The DOD currently enjoys IT superiority, according to a DARPA
press statement, but that superiority can’t be taken for granted.
The Pentagon event showcases an array of DARPA projects
designed, as DARPA officials describe it, to quickly and profoundly change the
way the nation addresses growing national security challenges posed by the
information revolution and by the increasing global availability of
sophisticated information technologies.
DOD officials, defense contractors and invited public-sector
innovators heard DARPA program managers and project principals describe their
progress toward game-changing advances in areas such as cybersecurity,
networked warfighter systems, language translation and decision support.
Together, according to the DARPA statement, the displays
pointed to a future in which networks will be increasingly resilient to natural
and human-launched threats. And in that future, lightning-fast detection of
emergent, information-related irregularities, including potential threats, will
inform equally fast correctives and countermeasures.
Advanced data analysis, automation and fusion technologies
will enable the timely extraction of actionable, previously inaccessible
insights from mountains of raw information, DARPA says, and enable sharing
those insights through cutting-edge collaboration, data visualization and
user-interface technologies.
The event highlighted 29 programs in four categories. Cyber
includes approaches to maintaining IT systems safety and security. Big Data
includes tools to facilitate the use of information at scale.
Language includes translation technologies to help
warfighters communicate more effectively in foreign-language environments. And
warfighter apps, which include other initiatives of great interest to DOD, such
as the Revolutionizing Prosthetics program in DARPA’s new Biological
Technologies Office.
Among the I2O programs on display were the following:
-- DARPA Cyber Grand Challenge, CGC: To be launched this
summer, CGC will be the first-ever tournament for testing fully automatic
network defense systems. The competition’s goal is to vastly improve the speed,
scale and effectiveness of IT security against escalating cyber threats.
-- High-Assurance Cyber Military Systems, HACMS: Seeks to
protect networked, embedded IT systems from cyberattack by creating
semi-automated systems that build software according to formal methods and check
that the created code is secure and works as intended.

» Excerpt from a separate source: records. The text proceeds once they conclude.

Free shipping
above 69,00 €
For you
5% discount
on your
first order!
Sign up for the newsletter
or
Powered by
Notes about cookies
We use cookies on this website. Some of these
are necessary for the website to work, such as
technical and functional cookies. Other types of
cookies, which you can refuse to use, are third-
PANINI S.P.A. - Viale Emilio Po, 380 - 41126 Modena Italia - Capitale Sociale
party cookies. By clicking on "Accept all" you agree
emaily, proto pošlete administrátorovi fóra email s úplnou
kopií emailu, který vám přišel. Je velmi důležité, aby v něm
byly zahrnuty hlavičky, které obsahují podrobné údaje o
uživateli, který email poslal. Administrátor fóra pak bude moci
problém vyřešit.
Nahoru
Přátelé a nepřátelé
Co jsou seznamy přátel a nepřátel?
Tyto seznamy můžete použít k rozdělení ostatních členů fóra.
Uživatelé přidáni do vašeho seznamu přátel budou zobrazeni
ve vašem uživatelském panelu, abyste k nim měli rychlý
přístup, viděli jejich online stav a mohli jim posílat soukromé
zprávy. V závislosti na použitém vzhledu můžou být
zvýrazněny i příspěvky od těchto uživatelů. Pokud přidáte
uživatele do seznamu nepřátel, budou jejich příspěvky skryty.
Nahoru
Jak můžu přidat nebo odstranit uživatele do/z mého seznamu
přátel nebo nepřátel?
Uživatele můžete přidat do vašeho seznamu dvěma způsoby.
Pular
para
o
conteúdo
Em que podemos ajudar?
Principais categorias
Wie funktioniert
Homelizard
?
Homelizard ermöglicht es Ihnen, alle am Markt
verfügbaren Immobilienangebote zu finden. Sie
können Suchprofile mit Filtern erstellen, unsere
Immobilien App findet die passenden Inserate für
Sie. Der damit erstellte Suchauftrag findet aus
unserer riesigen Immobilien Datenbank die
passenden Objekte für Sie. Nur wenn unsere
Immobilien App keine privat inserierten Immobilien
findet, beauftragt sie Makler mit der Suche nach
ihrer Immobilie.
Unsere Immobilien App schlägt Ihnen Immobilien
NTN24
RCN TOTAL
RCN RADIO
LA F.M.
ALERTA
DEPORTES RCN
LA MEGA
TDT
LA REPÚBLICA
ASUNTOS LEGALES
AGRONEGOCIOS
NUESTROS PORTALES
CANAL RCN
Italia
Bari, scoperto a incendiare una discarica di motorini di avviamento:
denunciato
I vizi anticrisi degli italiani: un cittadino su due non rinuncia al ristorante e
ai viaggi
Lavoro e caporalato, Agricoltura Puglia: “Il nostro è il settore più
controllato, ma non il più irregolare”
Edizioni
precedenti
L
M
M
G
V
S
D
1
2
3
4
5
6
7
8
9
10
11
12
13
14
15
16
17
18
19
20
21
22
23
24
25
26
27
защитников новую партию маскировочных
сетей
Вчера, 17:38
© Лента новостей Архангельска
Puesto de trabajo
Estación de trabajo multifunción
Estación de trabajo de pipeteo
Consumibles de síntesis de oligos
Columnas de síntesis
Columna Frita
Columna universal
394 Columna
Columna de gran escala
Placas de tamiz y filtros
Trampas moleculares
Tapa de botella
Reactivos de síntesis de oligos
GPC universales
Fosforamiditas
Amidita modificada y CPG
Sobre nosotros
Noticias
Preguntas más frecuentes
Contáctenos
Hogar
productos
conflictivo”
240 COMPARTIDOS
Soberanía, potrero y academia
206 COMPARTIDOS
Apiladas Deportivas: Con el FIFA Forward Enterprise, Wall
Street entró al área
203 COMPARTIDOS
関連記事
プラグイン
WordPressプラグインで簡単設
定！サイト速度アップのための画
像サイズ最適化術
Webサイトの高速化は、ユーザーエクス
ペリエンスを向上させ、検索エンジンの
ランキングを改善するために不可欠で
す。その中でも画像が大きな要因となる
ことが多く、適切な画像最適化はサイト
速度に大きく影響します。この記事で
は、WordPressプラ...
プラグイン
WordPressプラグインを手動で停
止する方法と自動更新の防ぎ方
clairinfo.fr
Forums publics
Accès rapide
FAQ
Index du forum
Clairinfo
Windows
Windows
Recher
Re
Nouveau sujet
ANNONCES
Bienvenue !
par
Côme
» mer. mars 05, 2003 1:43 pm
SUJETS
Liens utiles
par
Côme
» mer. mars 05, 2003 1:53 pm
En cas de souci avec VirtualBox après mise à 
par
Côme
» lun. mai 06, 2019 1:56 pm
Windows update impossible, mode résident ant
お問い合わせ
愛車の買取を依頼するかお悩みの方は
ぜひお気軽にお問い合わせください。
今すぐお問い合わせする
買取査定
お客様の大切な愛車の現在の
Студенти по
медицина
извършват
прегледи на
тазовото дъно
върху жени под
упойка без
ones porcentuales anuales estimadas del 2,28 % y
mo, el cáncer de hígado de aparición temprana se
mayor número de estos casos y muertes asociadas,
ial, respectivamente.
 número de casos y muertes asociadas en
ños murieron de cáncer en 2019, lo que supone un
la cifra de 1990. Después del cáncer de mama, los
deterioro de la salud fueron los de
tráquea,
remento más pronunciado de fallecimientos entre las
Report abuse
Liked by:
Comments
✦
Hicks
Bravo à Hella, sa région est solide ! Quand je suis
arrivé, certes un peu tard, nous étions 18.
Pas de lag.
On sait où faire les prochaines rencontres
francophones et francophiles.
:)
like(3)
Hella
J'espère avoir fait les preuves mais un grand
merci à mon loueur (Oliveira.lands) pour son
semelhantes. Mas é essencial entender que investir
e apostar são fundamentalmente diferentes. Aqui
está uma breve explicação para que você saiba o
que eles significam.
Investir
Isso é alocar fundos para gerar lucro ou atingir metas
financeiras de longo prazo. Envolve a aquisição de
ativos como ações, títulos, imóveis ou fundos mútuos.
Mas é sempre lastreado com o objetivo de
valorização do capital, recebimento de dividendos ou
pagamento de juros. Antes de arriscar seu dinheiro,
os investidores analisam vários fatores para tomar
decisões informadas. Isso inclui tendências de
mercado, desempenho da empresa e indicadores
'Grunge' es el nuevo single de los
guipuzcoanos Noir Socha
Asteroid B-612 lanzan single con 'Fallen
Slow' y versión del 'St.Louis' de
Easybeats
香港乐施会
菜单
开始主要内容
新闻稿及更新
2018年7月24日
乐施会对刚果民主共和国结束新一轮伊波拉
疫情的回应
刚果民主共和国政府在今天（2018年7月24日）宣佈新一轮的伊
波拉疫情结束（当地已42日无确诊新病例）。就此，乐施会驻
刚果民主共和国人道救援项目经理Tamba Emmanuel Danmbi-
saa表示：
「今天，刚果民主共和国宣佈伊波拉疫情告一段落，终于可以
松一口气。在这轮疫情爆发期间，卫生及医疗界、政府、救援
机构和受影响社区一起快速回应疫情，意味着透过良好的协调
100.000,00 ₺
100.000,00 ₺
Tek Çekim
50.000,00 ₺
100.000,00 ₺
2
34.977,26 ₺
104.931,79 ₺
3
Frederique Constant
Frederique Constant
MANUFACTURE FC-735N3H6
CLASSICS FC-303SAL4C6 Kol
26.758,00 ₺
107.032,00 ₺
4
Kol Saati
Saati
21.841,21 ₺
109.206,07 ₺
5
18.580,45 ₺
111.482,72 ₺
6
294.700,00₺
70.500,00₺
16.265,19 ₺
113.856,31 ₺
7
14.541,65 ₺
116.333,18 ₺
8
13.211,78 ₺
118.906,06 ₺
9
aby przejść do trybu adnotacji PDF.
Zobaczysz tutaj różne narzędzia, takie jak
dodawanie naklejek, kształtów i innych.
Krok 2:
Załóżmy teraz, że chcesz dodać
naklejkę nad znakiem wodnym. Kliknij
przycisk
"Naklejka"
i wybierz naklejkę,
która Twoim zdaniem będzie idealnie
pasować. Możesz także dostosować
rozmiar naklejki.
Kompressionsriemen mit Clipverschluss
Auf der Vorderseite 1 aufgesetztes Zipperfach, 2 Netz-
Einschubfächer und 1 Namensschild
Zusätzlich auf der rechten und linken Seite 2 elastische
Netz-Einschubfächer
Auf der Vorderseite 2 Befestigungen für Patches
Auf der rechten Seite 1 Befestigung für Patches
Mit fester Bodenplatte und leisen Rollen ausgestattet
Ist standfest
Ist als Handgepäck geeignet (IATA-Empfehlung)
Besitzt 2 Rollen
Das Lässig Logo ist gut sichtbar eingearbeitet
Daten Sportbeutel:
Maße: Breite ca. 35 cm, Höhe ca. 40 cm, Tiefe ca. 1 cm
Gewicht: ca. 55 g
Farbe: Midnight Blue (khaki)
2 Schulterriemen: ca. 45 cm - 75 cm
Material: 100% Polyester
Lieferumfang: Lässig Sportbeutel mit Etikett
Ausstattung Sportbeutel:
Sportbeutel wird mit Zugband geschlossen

-- Big Mechanism: Aims to leapfrog state-of-the-art big-data
analytics by developing automated technologies to help explain causes and
effects that drive complicated systems. Initial efforts will focus on research
relating to cancer pathways.
-- Memex: Seeks to develop next-generation search
technologies and revolutionize the discovery, organization and presentation of
public-domain search results. Initially, DARPA intends to develop Memex to address
fighting human trafficking.
-- Broad Operational Language Translation, BOLT: Seeks to
create new techniques for automated translation and linguistic analysis that
can be applied to informal text and speech common in online and in-person
communication.
At DARPA, Kaufman said, “we help make the tools of the
information revolution more powerful and useful, not just for those who ensure
our security but also for the people and nations they protect.”